剃毛(毛を剃る)を毎日する、垢すりをする、など、角層を傷つける行為は、美肌菌のすみかである潤い豊かな角層を破壊してしまうので避けましょう。
汗をかく習慣を身につけて、お水のような“サラっと汗”をかけるように
常日頃、軽い運動やバスタイムに湯舟に浸かるなどして汗をかく習慣を持つことも、美肌菌対策になります。汗を沢山かくことでエクリン汗腺が活性化し、臭いのない、お水のようなサラッとした、肌をかぶれさせずに保湿してくれる質のいい汗になります。
ただし、42度以上の温度で長時間の入浴は、肌のバリア成分が流れ出しやすくなり、乾燥しやすくなるのでNG。
美肌菌を育てる食生活は?
ニキビに繋がるアクネ菌の増殖と食べ物の関係性については、ある程度の相関関係がわかっています。「地中海式」と呼ばれる食事、すなわち、タンパク質豊富な魚、お肉、大豆などの豆類、抗酸化物質であるビタミンA、C、Eやポリフェノール類をふんだんに含むトマト、ナス、ズッキーニ、スイカ、キウイなどの野菜や果物をバランスよくいただくことで、アクネ菌の過剰な増殖を抑制する効果が期待できます。
肌の水分量を高めるという観点では、セラミドやコラーゲンといった、肌の水分貯蔵を助ける成分を経口で身体に取り込むこともおすすめです。これらを食べて体内に入れることで、皮膚の保湿成分の合成を促すスイッチが入り、角層の水分量が高まることがわかっています。セラミド入りヨーグルトやセラミド含有量が多い生芋こんにゃくを食べる(こんにゃく芋の外皮にセラミドが豊富)、お鍋でお肉や魚のコラーゲンを摂ることは、間接的に美肌菌の増殖に役立つでしょう。
毎日マスクの日々…美肌菌への影響や対策は?
マスクで肌が擦れてしまう直接的な刺激や汗や蒸れが刺激になり、マスク肌あれを起こしている人が増えています。美肌菌対策の観点では、物理的な刺激がきっかけで炎症を起こすと悪玉菌が増えやすくなってしまいます。肌に触れる面に、シルク、柔らかなガーゼ、シルキーな化学繊維など、滑らかな布を使ったもののほうが好ましいです。また、エタノールの揮発によって涼感を得るタイプの汗止めスプレーなども出回っていますが、肌の刺激となるのであまりおすすめできません。

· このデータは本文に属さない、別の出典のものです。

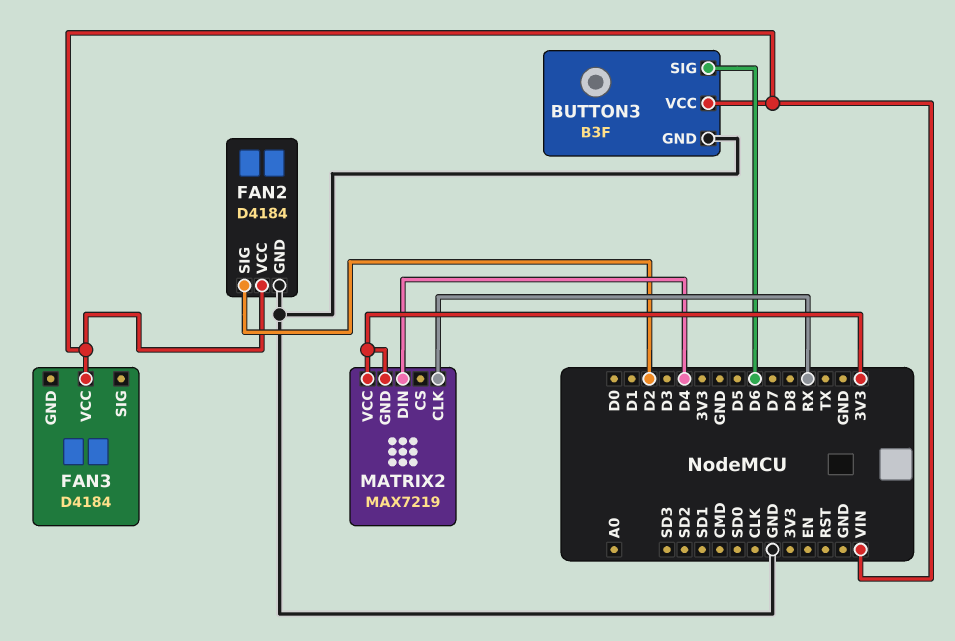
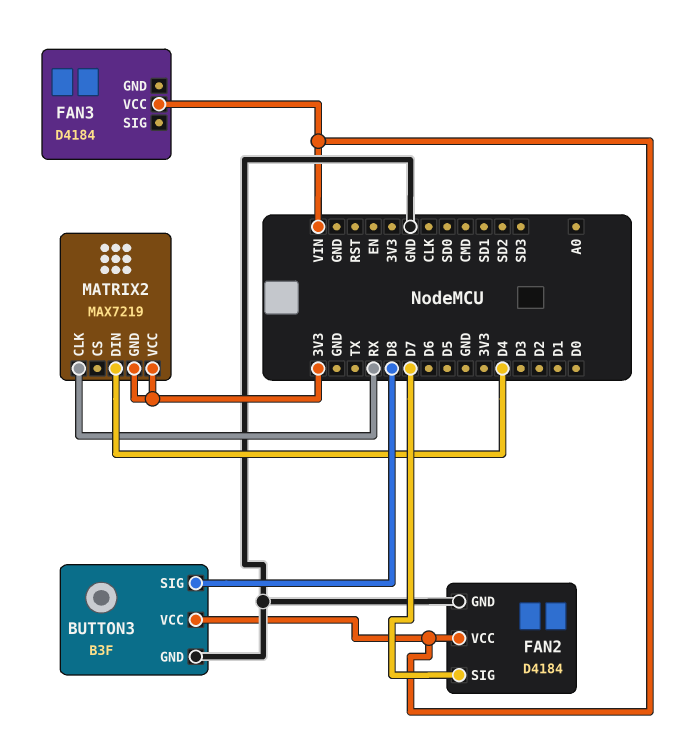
BUTTON3 pin SIG: D6 -> D8
FAN2 pin SIG: D2 -> D7

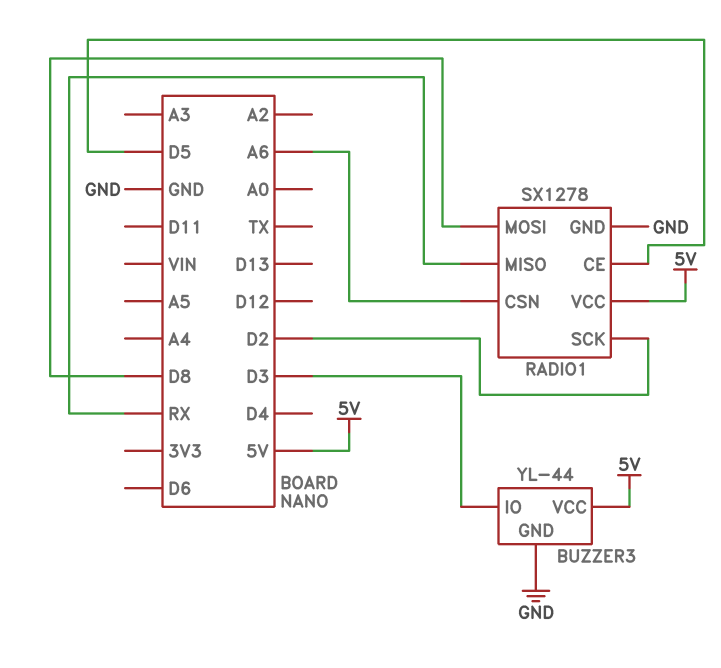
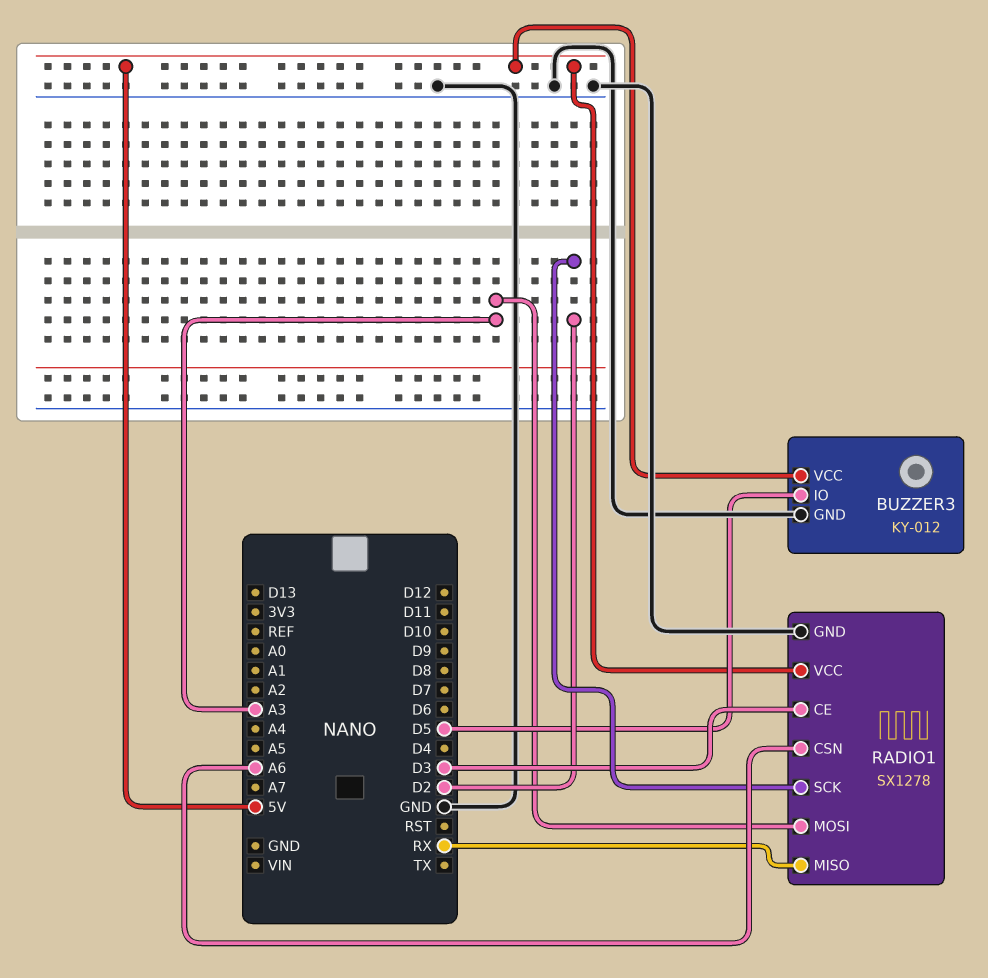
BUZZER3: YL-44 -> KY-012
BUZZER3 pin IO: D3 -> D5
RADIO1 pin CE: D5 -> D3
RADIO1 pin MOSI: D8 -> A3

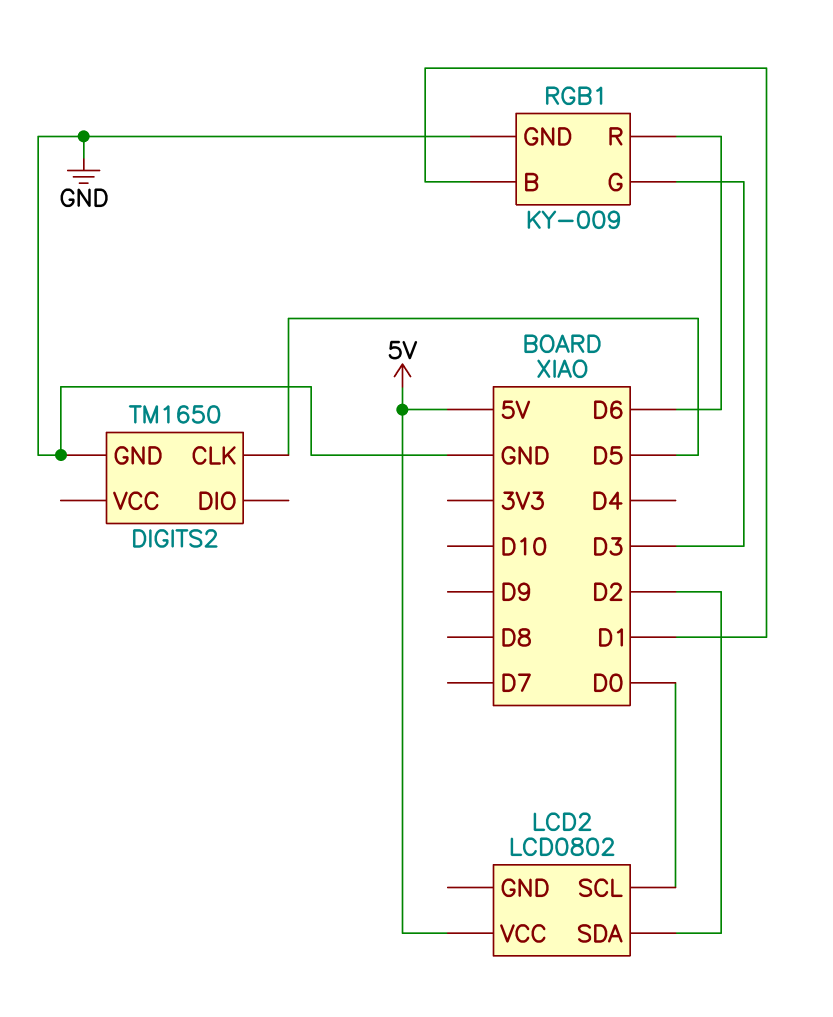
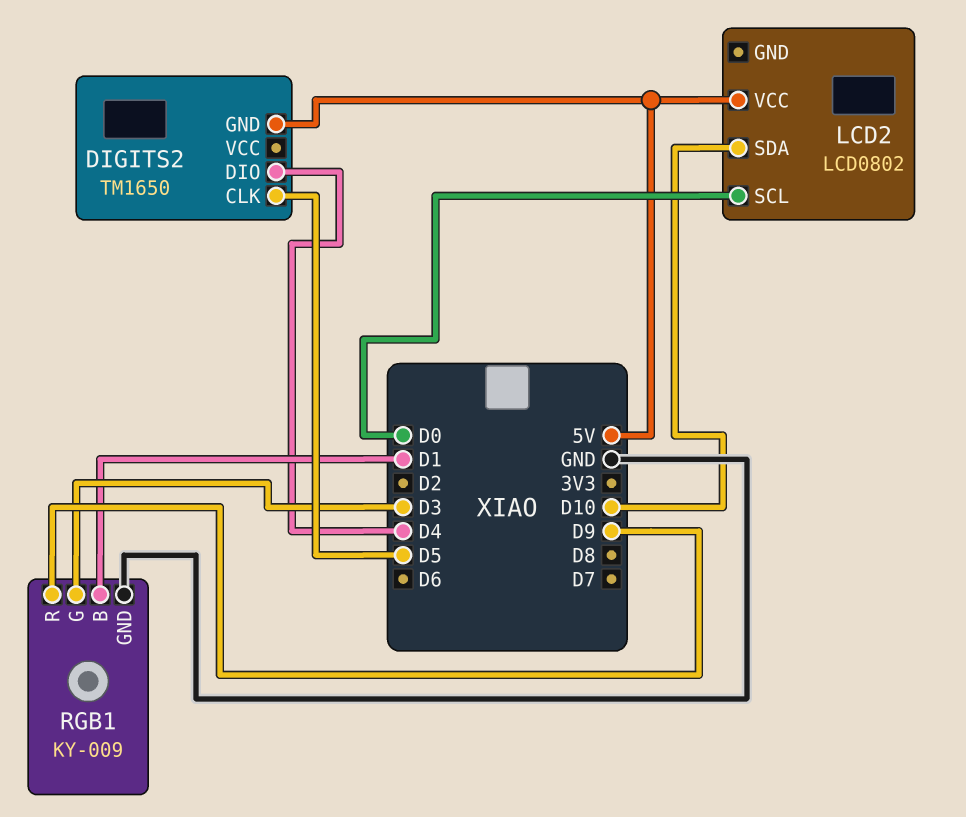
DIGITS2 pin DIO: none -> D4
DIGITS2 pin GND: GND -> 5V
LCD2 pin SDA: D2 -> D10
RGB1 pin R: D6 -> D9

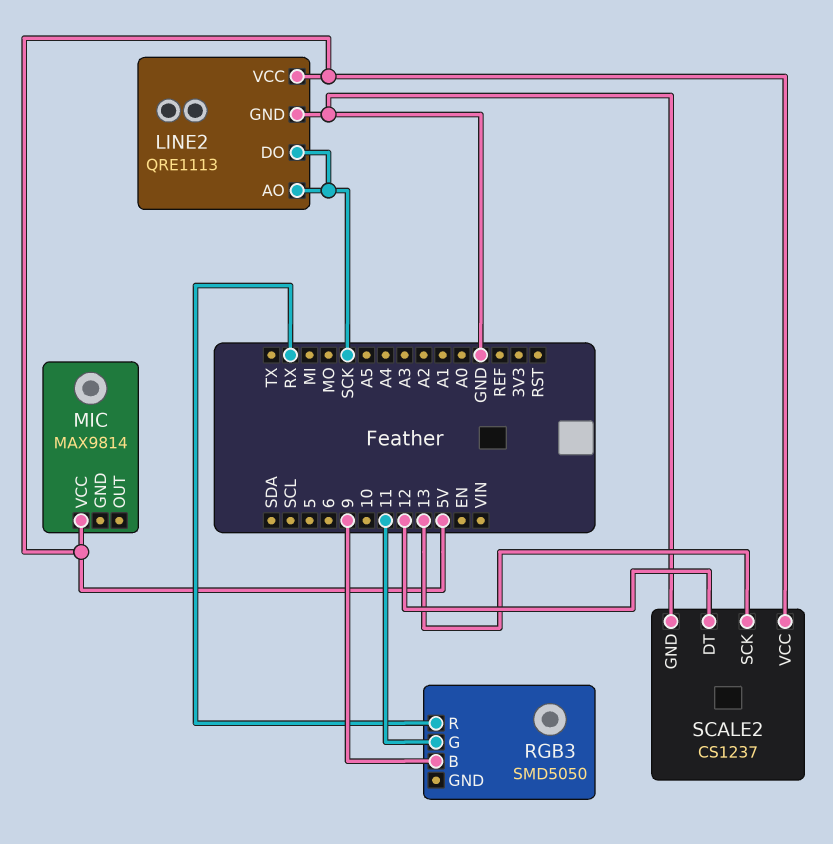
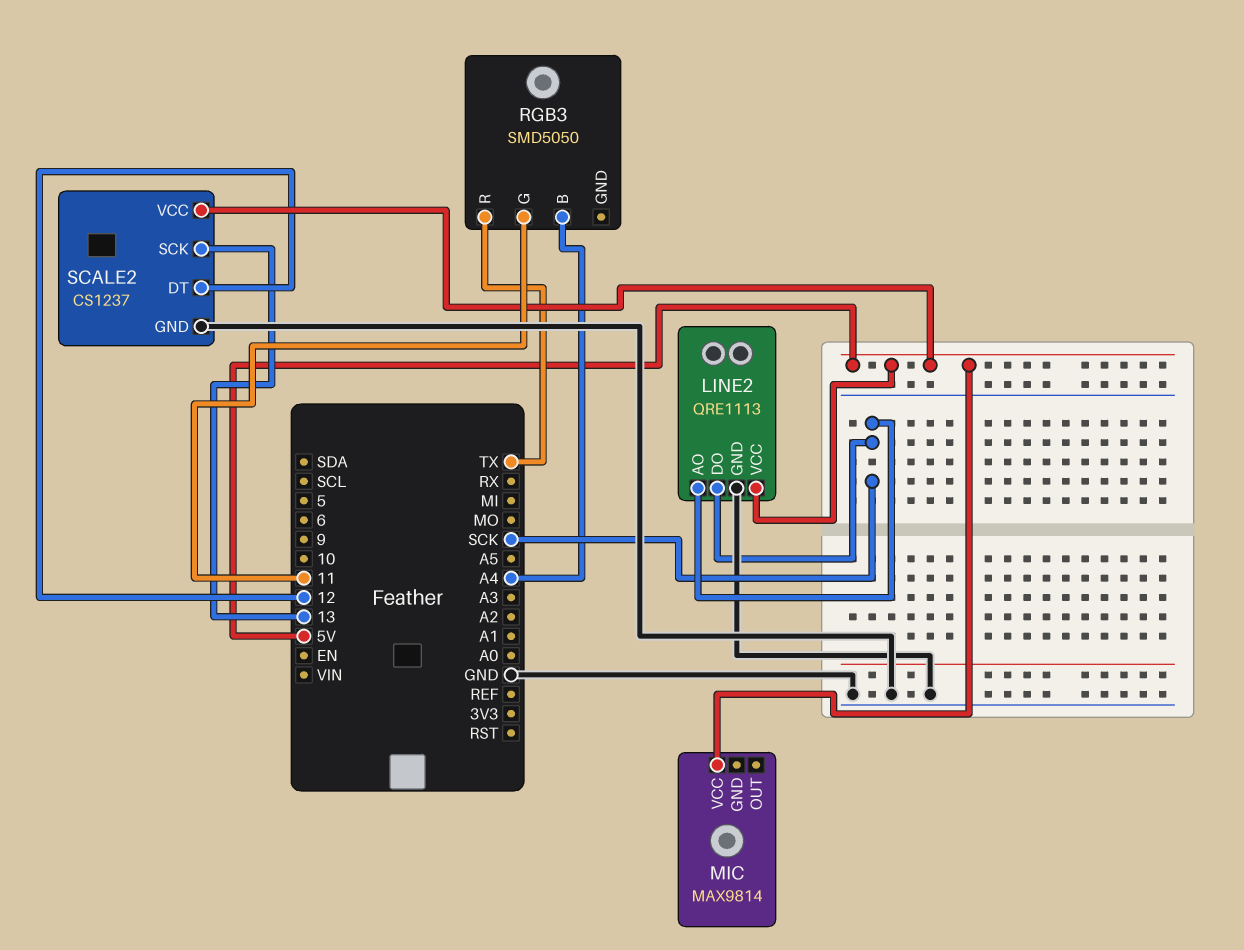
RGB3 pin B: 9 -> A4
RGB3 pin R: RX -> TX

せっかく塗った保湿剤がマスクに吸い取られてしまうので、いつもよりたっぷりめにスキンケア剤を塗ると良いでしょう。
可能な時はマスクを極力外し、日中1回は、マスク着用部の汗や汚れを水で洗い流して、保湿クリームや乳液を塗ることを習慣づけると悪玉菌の増殖を防ぐことに繋がります。
自分のお肌を自分自身で健やかにできる可能性を持つ美肌菌。
美肌菌がよろこぶ環境を積極的に作ってあげることで、自分のお肌を好きになれるといいですよね。